#### Text data extracted from pages:
▬▬▬

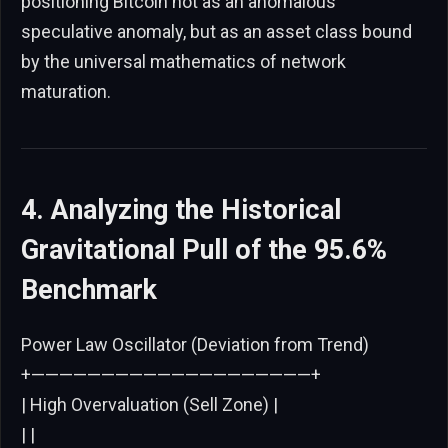
positioning Bitcoin not as an anomalous
speculative anomaly, but as an asset class bound
by the universal mathematics of network
maturation.
4. Analyzing the Historical
Gravitational Pull of the 95.6%
Benchmark
Power Law Oscillator (Deviation from Trend)
+————————————————————+
| High Overvaluation (Sell Zone) |
| |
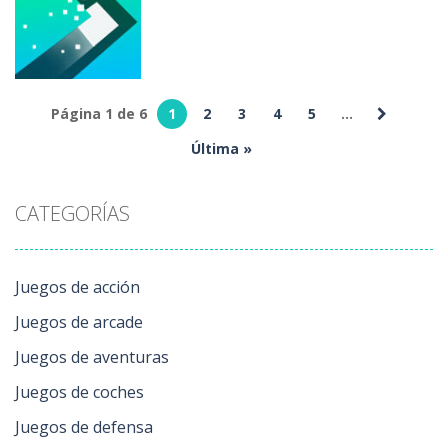
Adventures
8 ball Online
444
4.29K
240
Página 1 de 6
1
2
3
4
5
...
Juegos de
puzzles
Última »
Turn Online
260
CATEGORÍAS
Juegos de acción
Juegos de arcade
Juegos de aventuras
Juegos de coches
Juegos de defensa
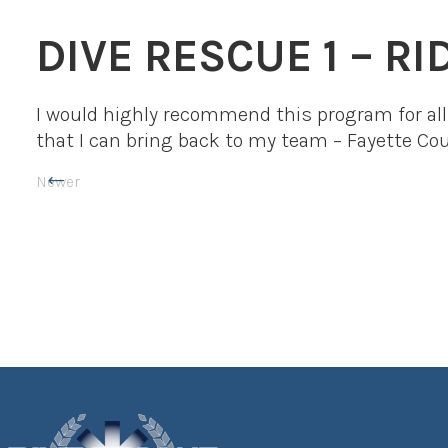
DIVE RESCUE 1 – R
I would highly recommend this program for all 
that I can bring back to my team – Fayette C
Newer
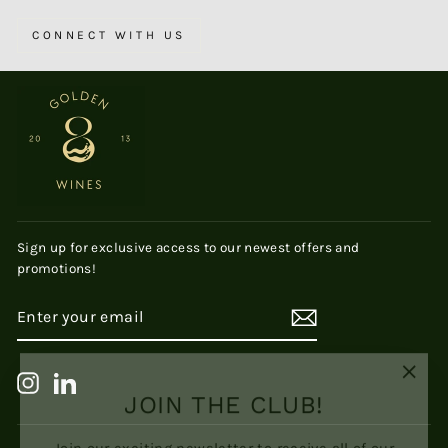
CONNECT WITH US
Sign up for exclusive access to our newest offers and
promotions!
ENTER
SUBSCRIBE
YOUR
EMAIL
"Clos
JOIN THE CLUB!
Instagram
LinkedIn
(esc)
Join our exciting newsletter to receive all of our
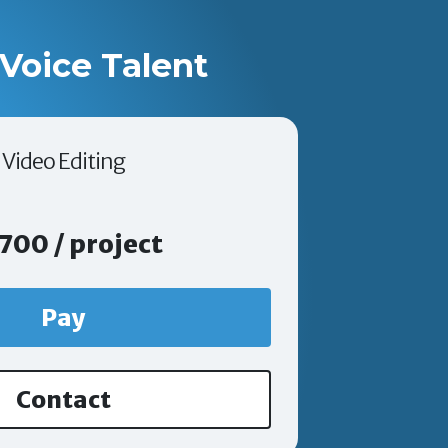
Voice Talent
Video Editing
700 / project
Pay
Contact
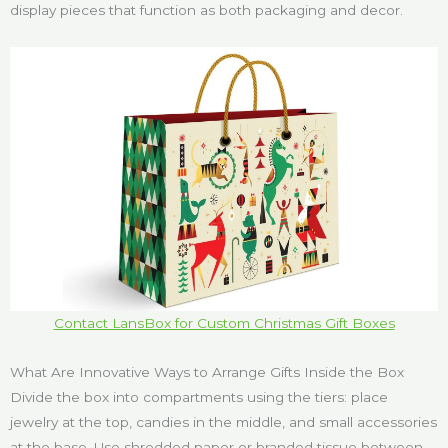
display pieces that function as both packaging and decor.
Contact LansBox for Custom Christmas Gift Boxes
What Are Innovative Ways to Arrange Gifts Inside the Box
Divide the box into compartments using the tiers: place
jewelry at the top, candies in the middle, and small accessories
at the base. Use shredded paper or branded tissue between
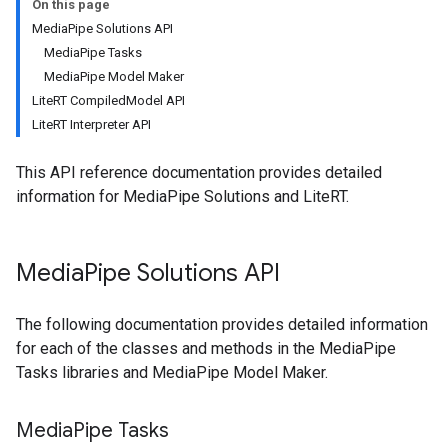
On this page
MediaPipe Solutions API
MediaPipe Tasks
MediaPipe Model Maker
LiteRT CompiledModel API
LiteRT Interpreter API
This API reference documentation provides detailed
information for MediaPipe Solutions and LiteRT.
Media
Pipe Solutions API
The following documentation provides detailed information
for each of the classes and methods in the MediaPipe
Tasks libraries and MediaPipe Model Maker.
Media
Pipe Tasks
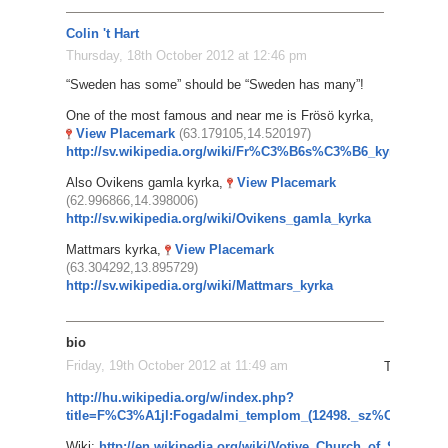
Colin 't Hart
Thursday, 18th October 2012 at 12:46 pm
“Sweden has some” should be “Sweden has many”!
One of the most famous and near me is Frösö kyrka,
View Placemark
(63.179105,14.520197)
http://sv.wikipedia.org/wiki/Fr%C3%B6s%C3%B6_kyrka
Also Ovikens gamla kyrka,
View Placemark
(62.996866,14.398006)
http://sv.wikipedia.org/wiki/Ovikens_gamla_kyrka
Mattmars kyrka,
View Placemark
(63.304292,13.895729)
http://sv.wikipedia.org/wiki/Mattmars_kyrka
bio
Friday, 19th October 2012 at 11:49 am
The Votive
http://hu.wikipedia.org/w/index.php?
title=F%C3%A1jl:Fogadalmi_templom_(12498._sz%C3%A1m
Wiki:
http://en.wikipedia.org/wiki/Votive_Church_of_Szeged
G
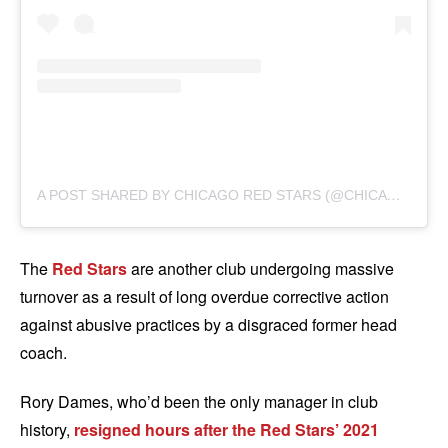
A
POST SHARED BY CHICAGO RED STARS (@CHICAGOREDSTARS)
The
Red Stars
are another club undergoing massive
turnover as a result of long overdue corrective action
against abusive practices by a disgraced former head
coach.
Rory Dames, who’d been the only manager in club
history,
resigned hours after the Red Stars’ 2021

▬▬▬

Collect every line of the listing above containing the word "that", copying each one in full.

that I can bring back to my team – Fayette C
display pieces that function as both packaging and decor.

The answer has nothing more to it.